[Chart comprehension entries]
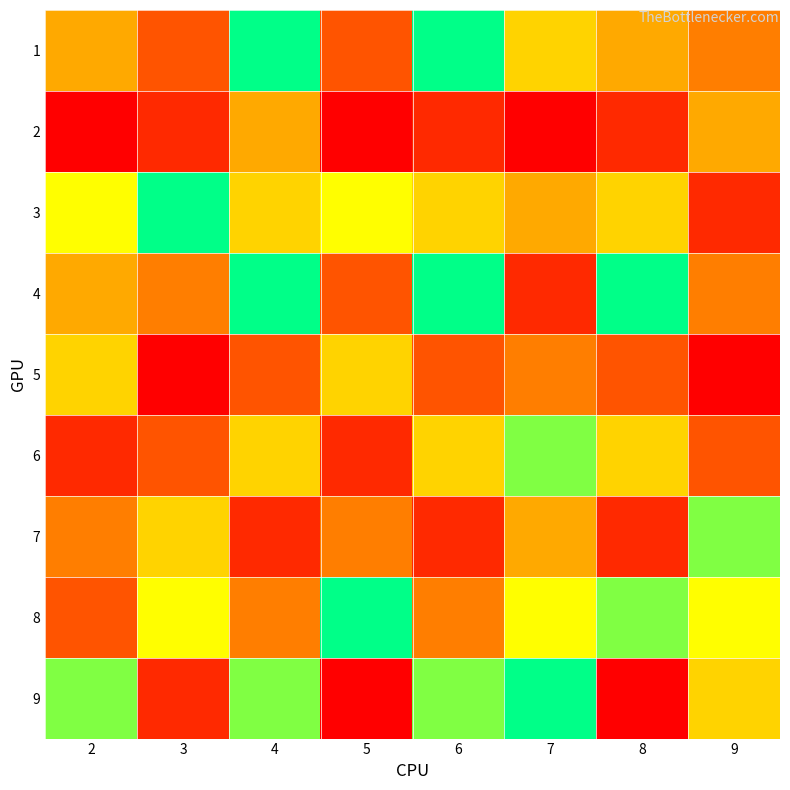

Reading left to right, extract all data points from this chart.

1: 2=5	3=7	4=1	5=7	6=1	7=4	8=5	9=6
2: 2=9	3=8	4=5	5=9	6=8	7=9	8=8	9=5
3: 2=3	3=1	4=4	5=3	6=4	7=5	8=4	9=8
4: 2=5	3=6	4=1	5=7	6=1	7=8	8=1	9=6
5: 2=4	3=9	4=7	5=4	6=7	7=6	8=7	9=9
6: 2=8	3=7	4=4	5=8	6=4	7=2	8=4	9=7
7: 2=6	3=4	4=8	5=6	6=8	7=5	8=8	9=2
8: 2=7	3=3	4=6	5=1	6=6	7=3	8=2	9=3
9: 2=2	3=8	4=2	5=9	6=2	7=1	8=9	9=4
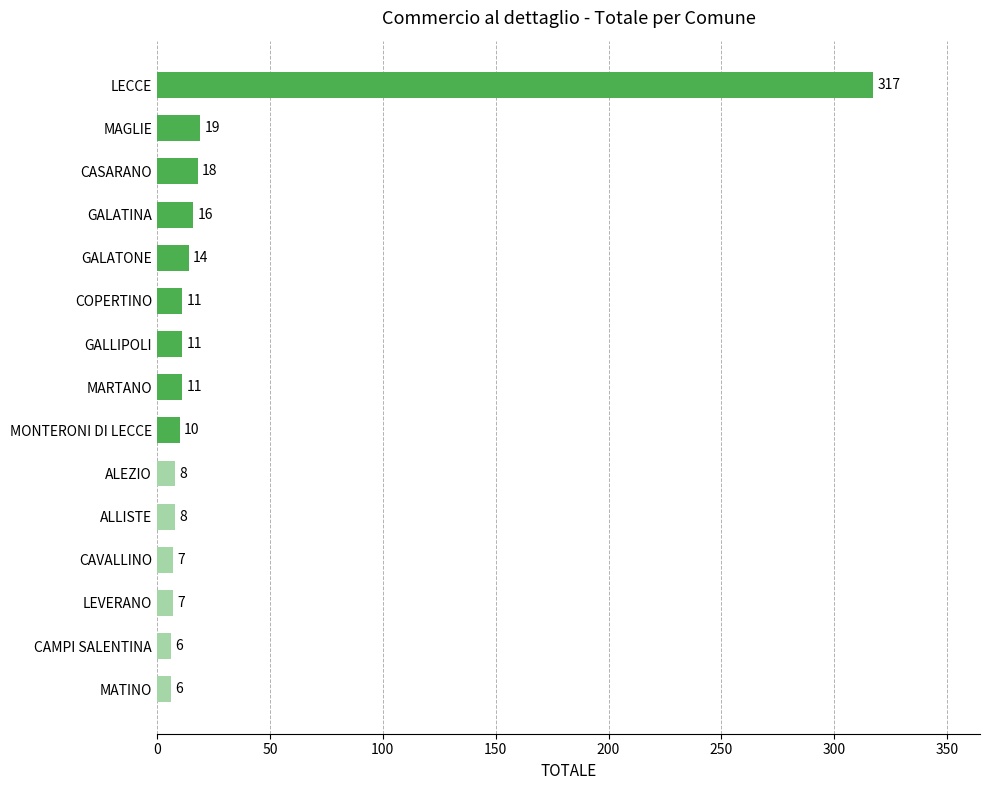

The value at CASARANO is 18. True or false?

True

WHAT NEEDS TO BE DONE: Copy out every line of the entries above word for word, omitting the pictures.

EXERCISE ANSWER:
Reading left to right, extract all data points from this chart.

1: 2=5	3=7	4=1	5=7	6=1	7=4	8=5	9=6
2: 2=9	3=8	4=5	5=9	6=8	7=9	8=8	9=5
3: 2=3	3=1	4=4	5=3	6=4	7=5	8=4	9=8
4: 2=5	3=6	4=1	5=7	6=1	7=8	8=1	9=6
5: 2=4	3=9	4=7	5=4	6=7	7=6	8=7	9=9
6: 2=8	3=7	4=4	5=8	6=4	7=2	8=4	9=7
7: 2=6	3=4	4=8	5=6	6=8	7=5	8=8	9=2
8: 2=7	3=3	4=6	5=1	6=6	7=3	8=2	9=3
9: 2=2	3=8	4=2	5=9	6=2	7=1	8=9	9=4

The value at CASARANO is 18. True or false?

True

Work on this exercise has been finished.